When his second son, Henry, succeeded to one title, he did not want to pass the other to his younger brother, Charles. Charles sued to enforce his interest, and the court (in this instance the House of Lords) held that such a shifting condition could not exist indefinitely. The judges believed that tying up property too long beyond the lives of people living at the time was wrong, although the exact period was not determined until another case, Cadell v. Palmer, 150 years later.
At common law, the length of time was fixed at 21 years after the death of an identifiable person alive at the time the interest was created. This is often expressed as "lives in being plus twenty-one years." Under the common-law rule, one does not look to whether an interest actually will vest more than 21 years after the lives in being. Instead, if there exists any possibility at the time of the grant, however unlikely or remote, that an interest will vest outside of the perpetuities period, the interest is void and is stricken from the grant.

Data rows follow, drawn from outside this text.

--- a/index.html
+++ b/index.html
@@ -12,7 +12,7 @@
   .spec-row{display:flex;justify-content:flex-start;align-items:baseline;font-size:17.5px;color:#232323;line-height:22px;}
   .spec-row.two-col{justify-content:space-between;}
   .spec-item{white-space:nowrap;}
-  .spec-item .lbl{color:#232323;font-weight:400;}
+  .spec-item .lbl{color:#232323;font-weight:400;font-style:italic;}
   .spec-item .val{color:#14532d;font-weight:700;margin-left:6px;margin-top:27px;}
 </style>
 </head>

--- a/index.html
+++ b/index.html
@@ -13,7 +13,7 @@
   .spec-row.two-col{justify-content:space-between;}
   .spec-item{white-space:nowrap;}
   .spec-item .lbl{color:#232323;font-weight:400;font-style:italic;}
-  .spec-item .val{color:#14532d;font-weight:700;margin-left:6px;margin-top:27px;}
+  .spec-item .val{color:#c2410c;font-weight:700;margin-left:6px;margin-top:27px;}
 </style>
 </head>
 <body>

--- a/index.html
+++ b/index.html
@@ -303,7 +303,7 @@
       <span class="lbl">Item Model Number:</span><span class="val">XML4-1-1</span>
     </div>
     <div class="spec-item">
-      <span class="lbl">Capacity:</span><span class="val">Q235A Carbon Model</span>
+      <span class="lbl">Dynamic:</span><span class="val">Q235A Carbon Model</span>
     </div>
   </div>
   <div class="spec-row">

The rule does not apply to interests in the grantor himself. For example, the grant "For A so long as he does not sell alcohol on the premise, then to B" would violate the rule as to B. However, the conveyance to B would be stricken, leaving "To A so long as he does not sell alcohol on the premise." This would create a fee simple determinable in A, with a possibility of reverter in the grantor (or his heirs). The grant to B would be void as it is possible alcohol would be sold on the premise more than 21 years after the deaths of A, B, and the grantor. However, as the rule does not apply to grantors, the possibility of reverter in the grantor (or his heirs) would be valid.

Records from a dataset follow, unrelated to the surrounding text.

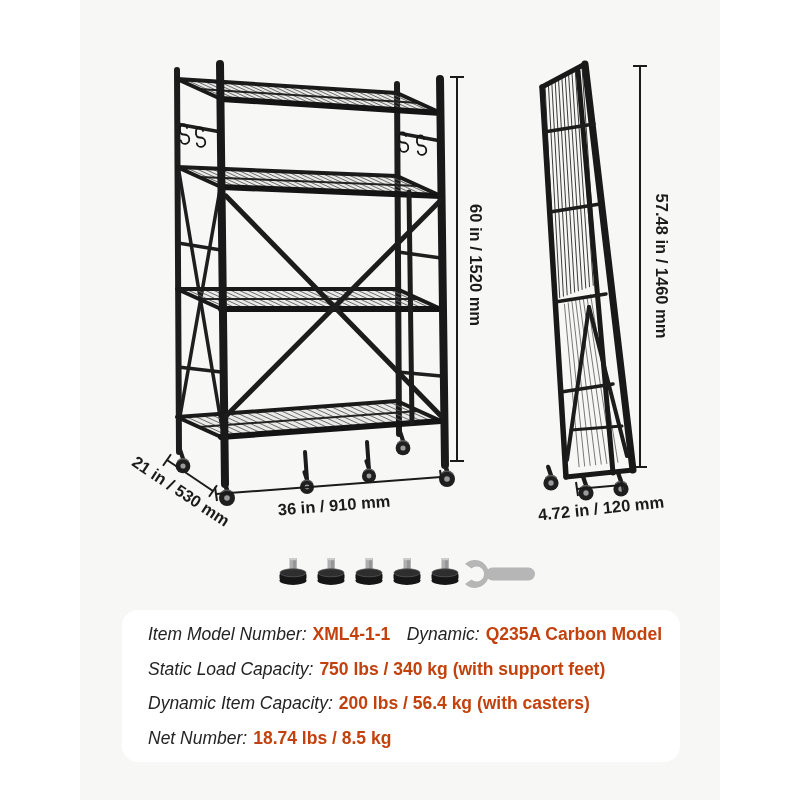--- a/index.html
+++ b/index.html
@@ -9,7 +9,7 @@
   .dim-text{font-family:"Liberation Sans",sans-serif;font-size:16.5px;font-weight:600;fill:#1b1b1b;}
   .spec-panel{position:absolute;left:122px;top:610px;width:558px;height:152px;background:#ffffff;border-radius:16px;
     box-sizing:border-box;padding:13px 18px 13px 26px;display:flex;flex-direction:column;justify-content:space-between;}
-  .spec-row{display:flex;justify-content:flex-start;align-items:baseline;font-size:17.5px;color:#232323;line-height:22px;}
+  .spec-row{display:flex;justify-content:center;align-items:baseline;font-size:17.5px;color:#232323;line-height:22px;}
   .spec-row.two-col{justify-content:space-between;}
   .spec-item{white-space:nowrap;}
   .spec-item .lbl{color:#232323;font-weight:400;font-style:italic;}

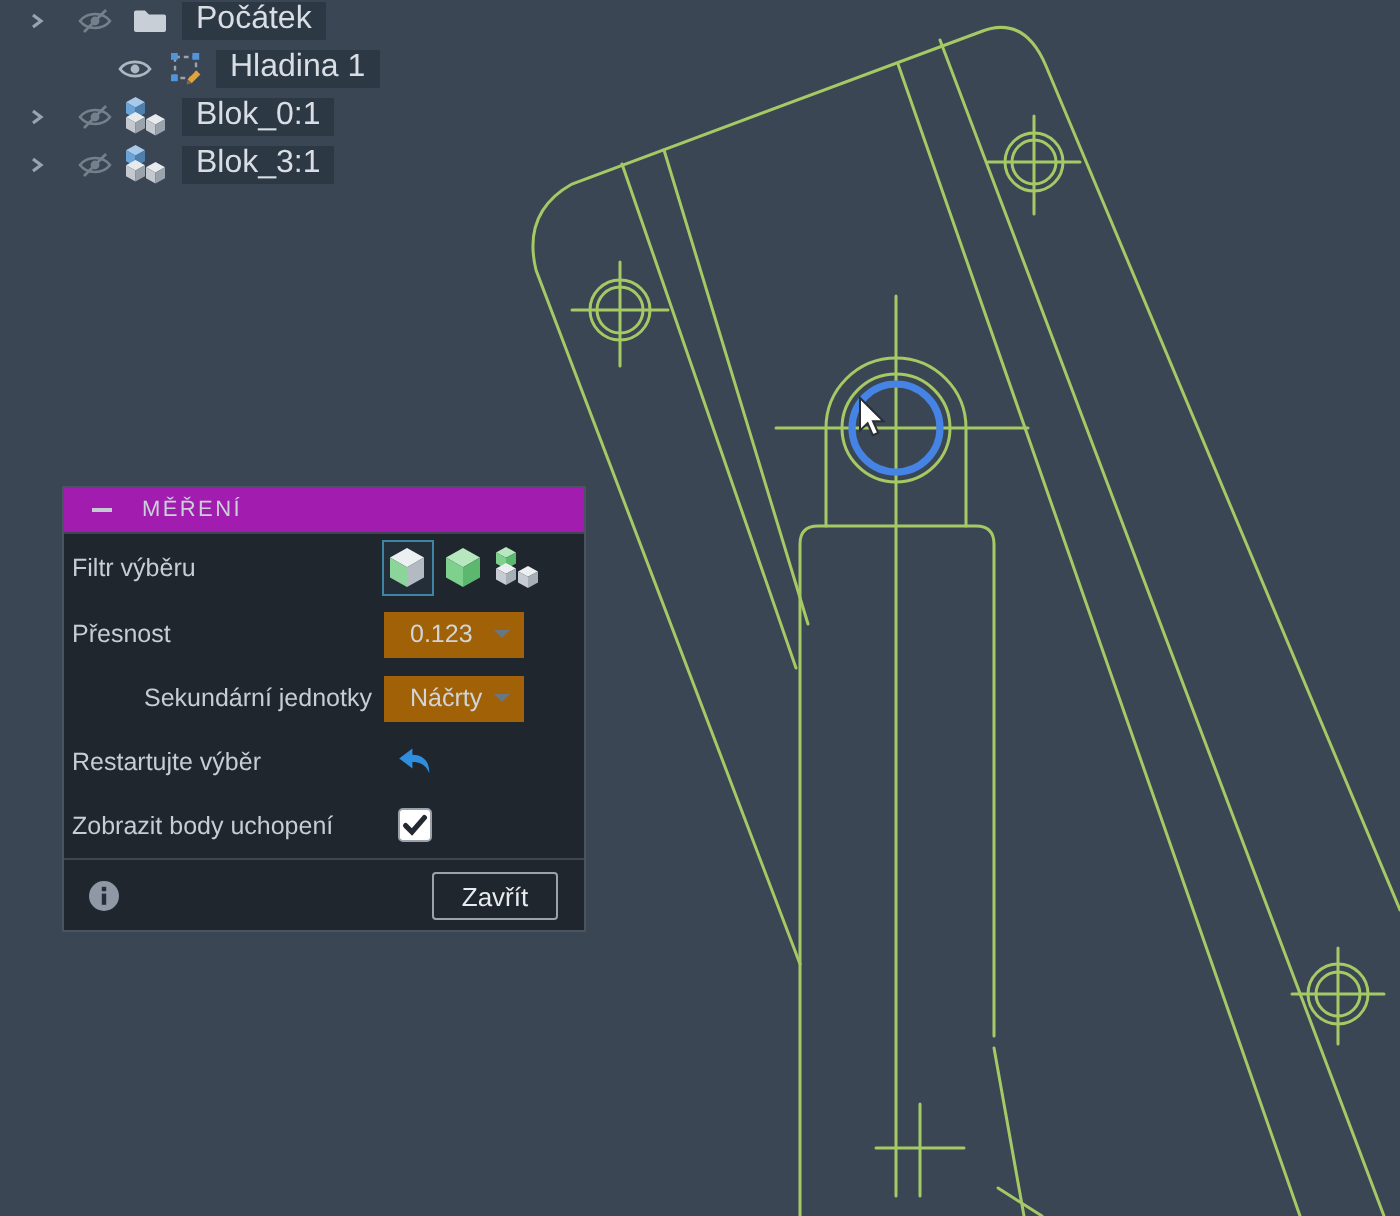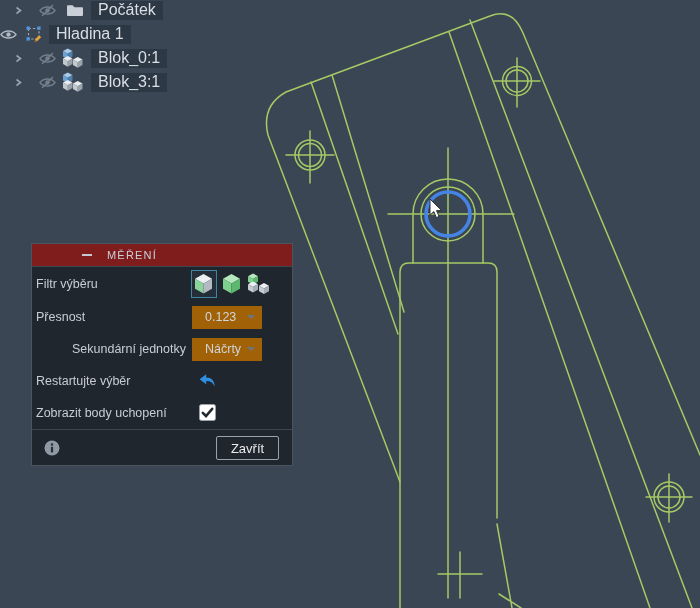--- a/index.html
+++ b/index.html
@@ -18,7 +18,7 @@
   .cell-type.block{margin-left:6px;}
   .tree-label{margin-left:7px;background:#2d3845;color:#d9dee4;
               font-size:16px;line-height:14px;padding:2px 7px 3px;}
-  .tree-row.child{}
+  .tree-row.child{padding-left:59px;}
   .tree-row.child .cell-eye{margin-left:0;}
   .tree-row.child .cell-type{margin-left:8px;}
   .tree-row.child .tree-label{margin-left:6px;}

In the United Kingdom, dispositions of property subject to the rule before 14 July 1964 remain subject to the rule.. The Perpetuities and Accumulations Act of 1964 provides for the effect of the rule of interests created thereafter. This act codifies the "wait and see" doctrine developed by courts.
About half of the states in the United States follow the Uniform Statutory Rule Against Perpetuities.
Other states follow a "wait and see approach", whereby if the interest does not vest within 21 years, the court will either reform the grant so it does or strike the clause that violates the rule.
Many states are repealing the rule in its entirety or extending the vesting period of the wait and see approach for an extremely long period of time (300 years, for example) in order to take advantage of a loophole in the 1986 Tax Act which has led to the formation of dynasty trusts. The 1986 Act allows the inheritance transfer tax to be avoided if a trust is set up that is valued over a floor minimum (2.5 million in 2005) for each transfer which would be allowed by the Rule Against Perpetuities. The result is that states with no Rule Against Perpetuities, or an irrelevant one, will attract more large trusts as there would never be a transfer tax on the trust. The increase of trust revenue benefits the state's economy.
The class of people must be limited and determinable. Thus, one cannot say in a deed "until the last of the people in the world now living dies, and then 21 years". For a time, it was popular to use a Royal lives clause, and make the term of a deed until the last of the descendants of (for example) Queen Victoria who now lives in being dies, plus 21 years. This was grudgingly upheld by the courts.